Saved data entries

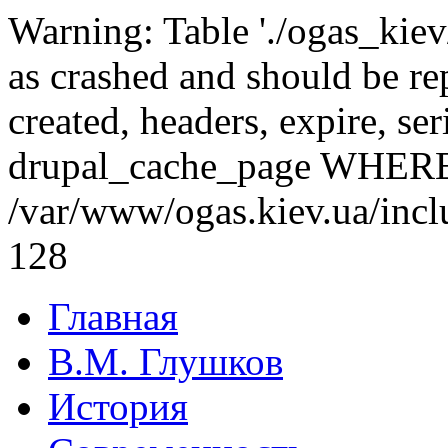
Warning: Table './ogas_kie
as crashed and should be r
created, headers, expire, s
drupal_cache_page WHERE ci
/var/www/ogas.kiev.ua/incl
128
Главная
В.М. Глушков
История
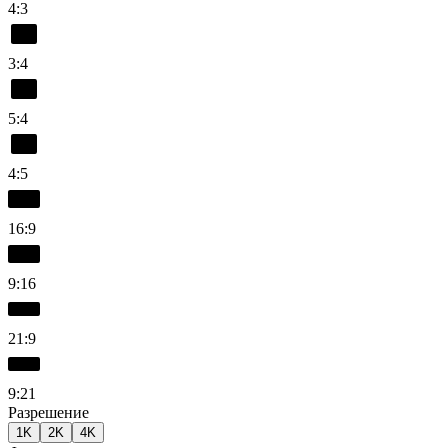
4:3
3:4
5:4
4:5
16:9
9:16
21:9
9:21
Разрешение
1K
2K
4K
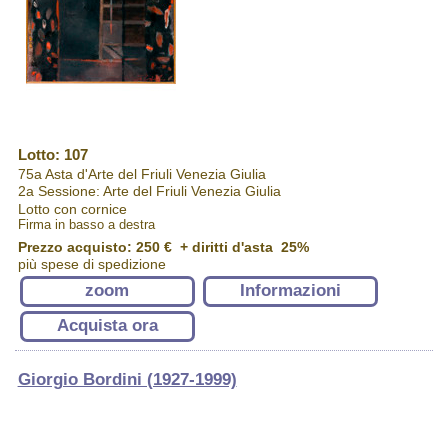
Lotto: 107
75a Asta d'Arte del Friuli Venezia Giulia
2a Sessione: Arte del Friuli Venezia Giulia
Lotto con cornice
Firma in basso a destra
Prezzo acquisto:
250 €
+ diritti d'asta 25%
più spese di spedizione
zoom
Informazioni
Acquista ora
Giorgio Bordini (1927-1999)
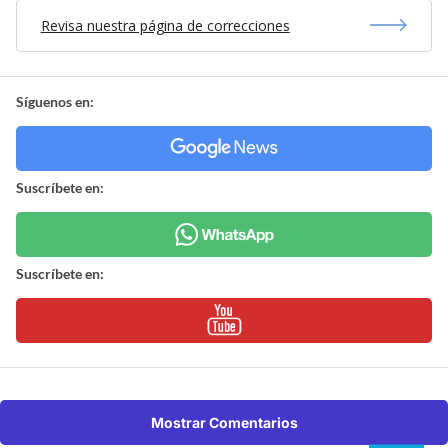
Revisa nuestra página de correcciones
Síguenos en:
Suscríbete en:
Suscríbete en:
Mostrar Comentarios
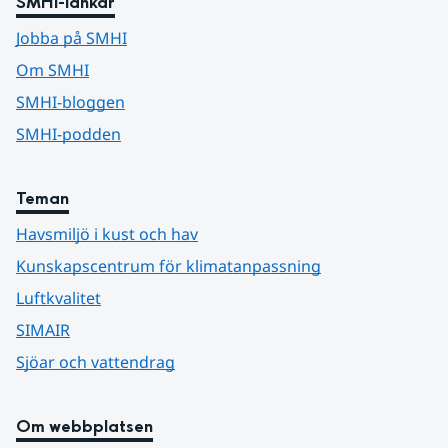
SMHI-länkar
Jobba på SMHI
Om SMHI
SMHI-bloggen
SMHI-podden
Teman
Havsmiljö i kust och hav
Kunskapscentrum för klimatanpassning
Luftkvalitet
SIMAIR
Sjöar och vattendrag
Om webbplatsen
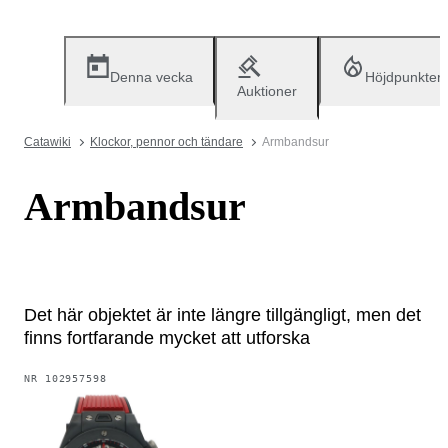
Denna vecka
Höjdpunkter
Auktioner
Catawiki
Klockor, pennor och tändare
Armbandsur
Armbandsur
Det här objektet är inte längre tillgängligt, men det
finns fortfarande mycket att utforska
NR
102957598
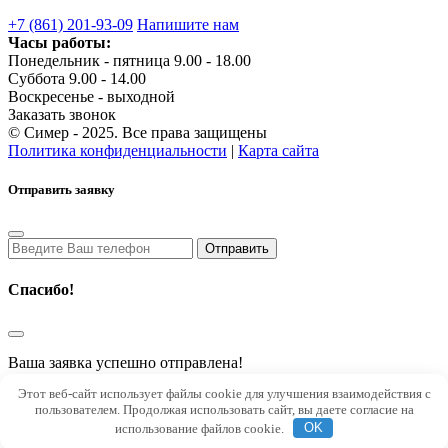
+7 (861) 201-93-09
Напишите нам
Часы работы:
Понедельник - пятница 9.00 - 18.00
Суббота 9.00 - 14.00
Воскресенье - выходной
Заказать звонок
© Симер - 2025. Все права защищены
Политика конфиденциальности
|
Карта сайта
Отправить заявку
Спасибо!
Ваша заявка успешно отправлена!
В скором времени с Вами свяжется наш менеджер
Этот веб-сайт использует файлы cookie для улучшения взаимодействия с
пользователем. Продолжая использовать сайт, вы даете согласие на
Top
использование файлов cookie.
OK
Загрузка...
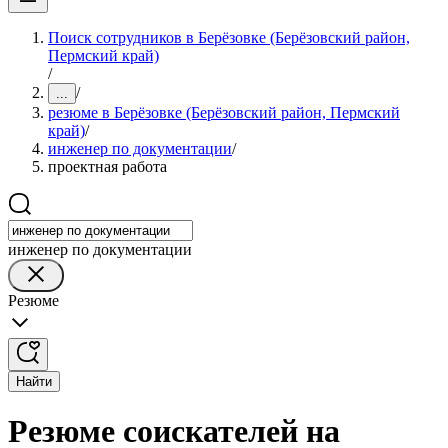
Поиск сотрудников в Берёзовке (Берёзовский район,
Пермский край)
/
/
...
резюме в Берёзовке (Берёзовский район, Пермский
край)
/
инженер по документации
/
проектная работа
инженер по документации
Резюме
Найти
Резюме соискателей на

==

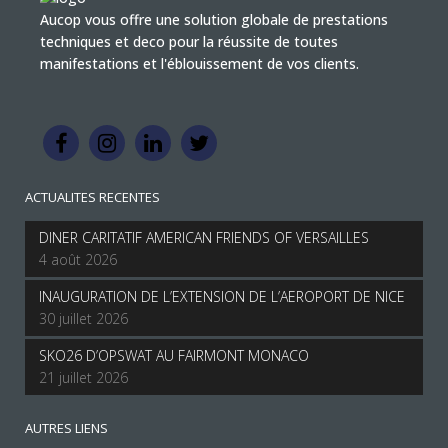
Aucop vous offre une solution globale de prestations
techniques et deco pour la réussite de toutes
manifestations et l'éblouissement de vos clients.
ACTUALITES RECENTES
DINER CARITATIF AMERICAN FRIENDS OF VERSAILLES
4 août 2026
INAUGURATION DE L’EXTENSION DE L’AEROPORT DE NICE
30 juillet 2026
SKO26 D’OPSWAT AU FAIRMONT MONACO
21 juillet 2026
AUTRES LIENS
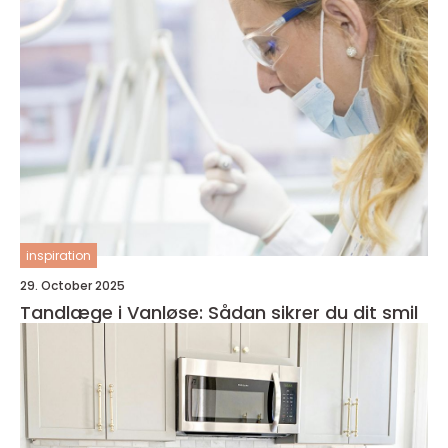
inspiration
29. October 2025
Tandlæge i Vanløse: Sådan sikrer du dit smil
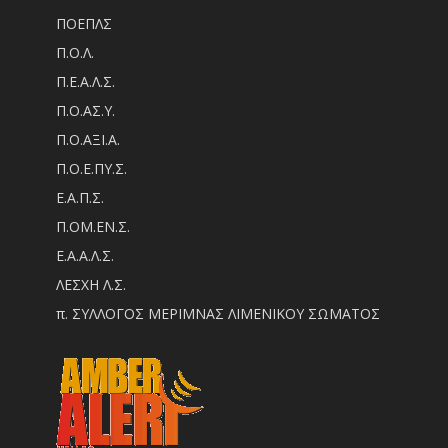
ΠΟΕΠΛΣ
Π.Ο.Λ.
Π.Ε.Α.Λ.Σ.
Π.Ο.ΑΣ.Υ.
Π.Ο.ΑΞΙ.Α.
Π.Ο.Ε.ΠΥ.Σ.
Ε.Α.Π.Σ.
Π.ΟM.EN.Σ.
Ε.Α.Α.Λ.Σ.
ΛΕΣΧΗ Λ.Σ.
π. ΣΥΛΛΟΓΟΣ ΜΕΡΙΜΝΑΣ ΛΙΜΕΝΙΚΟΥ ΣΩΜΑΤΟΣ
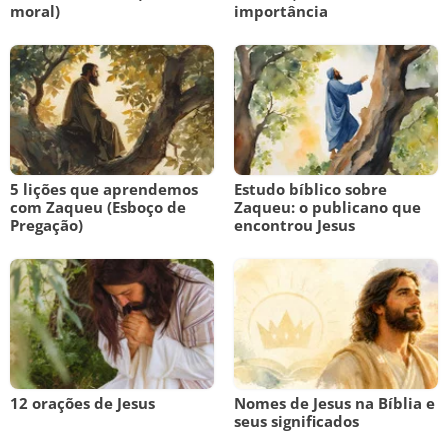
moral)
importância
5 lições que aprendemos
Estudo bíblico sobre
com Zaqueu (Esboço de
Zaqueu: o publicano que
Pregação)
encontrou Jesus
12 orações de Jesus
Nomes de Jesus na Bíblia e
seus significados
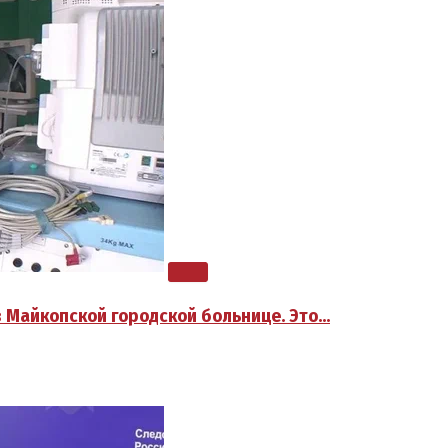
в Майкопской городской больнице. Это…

ACTION ITEM: Across the records above, how many lines contain the word "Берёзовский"? Give the number by itself.

SOLUTION FOR THIS TASK: 2